Start of DATA EXCERPTS

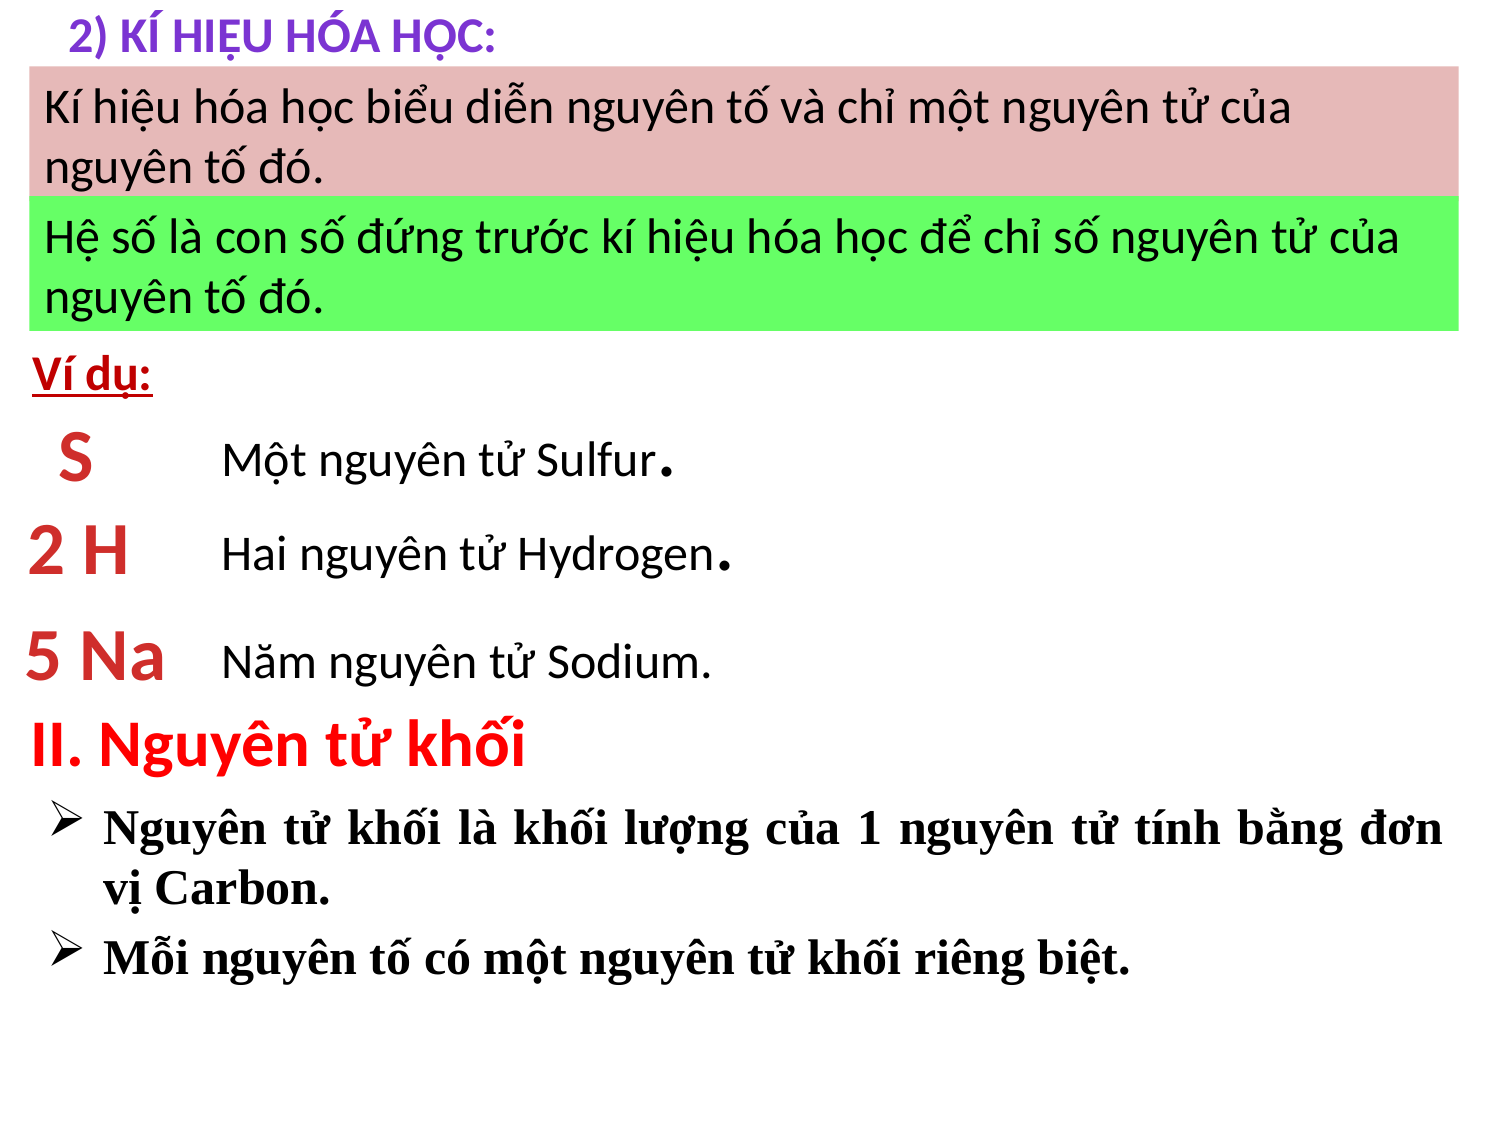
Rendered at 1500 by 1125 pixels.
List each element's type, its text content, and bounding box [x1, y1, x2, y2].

text_box Hai nguyên tử Hydrogen. [206, 479, 1187, 595]
text_box Ví dụ: [17, 333, 384, 408]
text_box 2) Kí hiệu hóa học: [53, 0, 513, 66]
text_box Nguyên tử khối là khối lượng của 1 nguyên tử tính bằng đơn vị Carbon. Mỗi nguyên tố có một nguyên tử khối riêng biệt. [32, 786, 1459, 941]
text_box 2 H [12, 491, 145, 597]
text_box II. Nguyên tử khối [15, 692, 878, 788]
text_box S [43, 361, 135, 512]
text_box Một nguyên tử Sulfur. [206, 385, 1167, 501]
text_box Năm nguyên tử Sodium. [206, 621, 1081, 697]
text_box 5 Na [9, 597, 182, 703]
text_box Kí hiệu hóa học biểu diễn nguyên tố và chỉ một nguyên tử của nguyên tố đó. [29, 66, 1459, 196]
text_box Hệ số là con số đứng trước kí hiệu hóa học để chỉ số nguyên tử của nguyên tố đó. [29, 196, 1459, 331]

End of DATA EXCERPTS

TASK TO COMPLETE - Your answer must be an exact copy of every entry, with the pictures left out.

TASK SOLUTION -
Rendered at 1500 by 1125 pixels.
List each element's type, its text content, and bounding box [x1, y1, x2, y2].

text_box Hai nguyên tử Hydrogen. [206, 479, 1187, 595]
text_box Ví dụ: [17, 333, 384, 408]
text_box 2) Kí hiệu hóa học: [53, 0, 513, 66]
text_box Nguyên tử khối là khối lượng của 1 nguyên tử tính bằng đơn vị Carbon. Mỗi nguyên tố có một nguyên tử khối riêng biệt. [32, 786, 1459, 941]
text_box 2 H [12, 491, 145, 597]
text_box II. Nguyên tử khối [15, 692, 878, 788]
text_box S [43, 361, 135, 512]
text_box Một nguyên tử Sulfur. [206, 385, 1167, 501]
text_box Năm nguyên tử Sodium. [206, 621, 1081, 697]
text_box 5 Na [9, 597, 182, 703]
text_box Kí hiệu hóa học biểu diễn nguyên tố và chỉ một nguyên tử của nguyên tố đó. [29, 66, 1459, 196]
text_box Hệ số là con số đứng trước kí hiệu hóa học để chỉ số nguyên tử của nguyên tố đó. [29, 196, 1459, 331]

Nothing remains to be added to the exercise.